Der Therapeut und die Hoffnung

Sepp stierte auf die Wand: aufgehellter Lila-Ton. Zwei Risse im Gemäuer. Und eine Fliege, die summend auf dem gerahmten Foto eines indischen Gurus herumspazierte.

Der Guru trug einen knielangen Bart. Und einen orangen Umhang. Der Bart war fleckig - der Umhang auch.

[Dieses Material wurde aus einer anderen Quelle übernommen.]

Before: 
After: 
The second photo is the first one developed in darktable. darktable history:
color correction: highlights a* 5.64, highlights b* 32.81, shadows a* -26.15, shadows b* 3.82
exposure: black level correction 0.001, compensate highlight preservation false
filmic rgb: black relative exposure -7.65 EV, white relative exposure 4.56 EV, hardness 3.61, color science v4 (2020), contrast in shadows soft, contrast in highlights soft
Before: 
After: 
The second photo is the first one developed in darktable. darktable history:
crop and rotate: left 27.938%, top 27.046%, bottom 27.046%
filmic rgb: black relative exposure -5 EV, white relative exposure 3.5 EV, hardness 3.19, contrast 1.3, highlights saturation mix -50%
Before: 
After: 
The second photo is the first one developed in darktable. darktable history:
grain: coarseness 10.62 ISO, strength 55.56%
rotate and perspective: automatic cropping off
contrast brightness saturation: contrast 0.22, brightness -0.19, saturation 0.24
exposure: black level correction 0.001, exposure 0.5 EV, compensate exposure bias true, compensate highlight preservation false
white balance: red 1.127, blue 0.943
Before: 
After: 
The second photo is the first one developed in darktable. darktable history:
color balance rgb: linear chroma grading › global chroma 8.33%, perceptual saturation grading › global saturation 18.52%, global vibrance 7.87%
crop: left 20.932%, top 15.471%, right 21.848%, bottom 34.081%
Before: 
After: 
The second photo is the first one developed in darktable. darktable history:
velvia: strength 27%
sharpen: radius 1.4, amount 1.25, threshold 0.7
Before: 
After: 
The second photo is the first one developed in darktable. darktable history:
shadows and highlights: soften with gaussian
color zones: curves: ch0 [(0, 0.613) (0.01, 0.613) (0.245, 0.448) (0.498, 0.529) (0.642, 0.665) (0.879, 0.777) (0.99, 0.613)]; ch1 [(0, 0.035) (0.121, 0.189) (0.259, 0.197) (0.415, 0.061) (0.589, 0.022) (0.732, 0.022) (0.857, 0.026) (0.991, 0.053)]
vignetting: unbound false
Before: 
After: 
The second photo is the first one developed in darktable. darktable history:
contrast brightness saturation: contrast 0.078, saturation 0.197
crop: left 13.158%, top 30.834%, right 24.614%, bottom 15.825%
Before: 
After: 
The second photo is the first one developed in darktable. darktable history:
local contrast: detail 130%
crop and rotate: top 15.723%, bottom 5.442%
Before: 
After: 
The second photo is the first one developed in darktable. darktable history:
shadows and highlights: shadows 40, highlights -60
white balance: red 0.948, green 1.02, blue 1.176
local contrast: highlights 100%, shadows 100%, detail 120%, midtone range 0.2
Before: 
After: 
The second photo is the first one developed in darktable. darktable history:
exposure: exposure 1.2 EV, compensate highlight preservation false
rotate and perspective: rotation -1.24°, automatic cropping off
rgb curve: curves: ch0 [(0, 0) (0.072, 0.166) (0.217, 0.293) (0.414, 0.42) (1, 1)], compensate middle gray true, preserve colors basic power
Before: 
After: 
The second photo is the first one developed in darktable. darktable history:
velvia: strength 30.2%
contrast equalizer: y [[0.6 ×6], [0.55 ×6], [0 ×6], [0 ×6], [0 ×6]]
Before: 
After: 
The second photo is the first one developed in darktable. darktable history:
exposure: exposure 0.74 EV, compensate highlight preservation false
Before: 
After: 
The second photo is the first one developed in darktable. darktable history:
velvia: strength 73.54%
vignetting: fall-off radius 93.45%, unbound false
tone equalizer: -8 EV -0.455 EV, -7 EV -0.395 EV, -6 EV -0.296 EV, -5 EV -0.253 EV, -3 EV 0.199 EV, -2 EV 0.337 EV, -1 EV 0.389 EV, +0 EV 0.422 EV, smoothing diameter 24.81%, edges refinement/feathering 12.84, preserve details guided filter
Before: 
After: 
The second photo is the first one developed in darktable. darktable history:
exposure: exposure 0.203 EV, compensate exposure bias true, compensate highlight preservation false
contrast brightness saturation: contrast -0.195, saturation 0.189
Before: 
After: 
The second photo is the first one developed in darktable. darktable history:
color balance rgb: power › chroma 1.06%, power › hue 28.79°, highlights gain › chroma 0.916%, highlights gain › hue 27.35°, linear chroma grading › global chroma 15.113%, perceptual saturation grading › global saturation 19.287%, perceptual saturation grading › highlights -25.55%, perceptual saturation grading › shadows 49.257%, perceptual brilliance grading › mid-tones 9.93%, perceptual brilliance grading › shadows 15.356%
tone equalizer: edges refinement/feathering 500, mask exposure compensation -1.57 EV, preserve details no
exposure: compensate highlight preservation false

Sepp holte das Handy aus der Hose. Und wollte Agnes anrufen. NATÜRLICH - KEIN EMPFANG IN DIESEM REICH DER SELIGEN WELLEN!

Agnes hatte ihm vom Therapeuten vorgeschwärmt: «Amal ist gelernter Buchhalter. Dann ist die Erleuchtung über ihn gekommen... » Aha.

«Ja - früher war er Otto. Otto aus Olten. Aber nach seinem Aufenthalt im Buddhistenkloster vom Odenwald hat er sich Shiva genannt. Das führte allerdings zu Verwechslungen. Leute erkundigten sich nach Lottozahlen bei ihm... » Ach so.

«Ja - dann ist er auf Amal gekommen. In unserer Sprache bedeutet das so viel wie die Hoffnung. Es bringt nichts, einfach mit deinem zusammengeflickten Fuss zu einem Physiotherapeuten zu hinken. DU MUSST DIE EINHEIT SEHEN. DAS GANZE. DU MUSST MIT DIR SELBER ÜBEREINSTIMMEN - DANN HINKT AUCH DER FUSS NICHT MEHR!»

Als Sepp seinem Physiotherapeuten Werner Kniebeuger von Amal berichtete, zuckte der mit den Schultern: «...Sie humpeln dann vielleicht psychisch ausgeglichener...» SO EIN ARSCH!

Sechs Wochen schon hatte sich Sepp bei Kniebeuger mit harten Übungen abgemüht: auf den Zehenspitzen wippen den steifen Fuss an die Wand drücken und eine Spannung aufbauen! Nach anderthalb Monaten: null Fortschritt. Nix. Nada.

Kniebeuger wurde leicht säuerlich: «Machen Sie die Therapie jeden Tag zu Hause?!»

«Aber klaro», log Sepp.

Die einzige Übung, die er gerne machte, war auf dem Bett liegen. Und die Füsse rauf und runter strecken: 3 Serien à 25-mal. Es war, als würden zehn Zehen lässig dem Bettpfosten zuwinken. Dazu zog Sepp sich Pommes-Chips aus der Tüte rein.

«Du krümelst das ganze Bett voll», hatte Agnes ihn giftig angebellt, «...und dann liegt es wieder an mir, das Leintuch zu wechseln...»

Sepp grantig: «WER IST HIER INVALID - DU ODER ICH?»

Agnes hatte pikiert geschwiegen. Und später am Handy ihrer besten Freundin das Ohr vollgejault: «Heirate nie einen mit Plattfüssen, Klara!»

Jetzt: die neue Hoffnung durch Amal. An der lila Mauer gab es blumige Sprüche wie: GEDULD IST DER ANFANG ZUM INNEHALTEN. Und: ÜBERWINDE DIE GIER...

Sepp hielt nun schon 50 Minuten inne. Wer so lange in einem Wartezimmer hockt, in dem es grässlich nach synthetischem Rosenöl duftet, der spürt, dass Geduld hier nicht der richtige Weg zur Heilung ist...

AMAL ERSCHIEN DANN IN EINER FLATTERNDEN BATIKHOSE. ER VERBEUGTE SICH VOR SEPP.

Dann führte er ihn in einen Raum mit Duftkerzen.

Sphärische Glockenklänge bimmelten aus einem Lautsprecher. Und in einer grünen Kunststoffschale plätscherte ein Miniaturspringbrunnen. «Dort ist deine Matte, Sepp», sagte Amal.

«Du siehst erregt aus... du musst mit dir eins werden. Zuerst suchen wir nach deinem inneren Frieden. Setze dich im Schneidersitz auf den Boden...»

ZEHN MINUTEN SPÄTER FUHR SEPP JAULEND MIT EINEM HEXENSCHUSS ZU THERAPEUT KNIEBEUGER.

Jammernd kam er nach Hause. Agnes schüttelte den Kopf: «Himmel, bist du ein Depp. Ich hätte es wissen müssen...»

UND: »FRESSTÜTEN IM BETT SIND AB SOFORT GESTRICHEN!»

Im Schlafzimmer winkte er den Bettpfosten mit seinen zehn Zehen zu.

Ohne Chips. Und ohne inneren Frieden.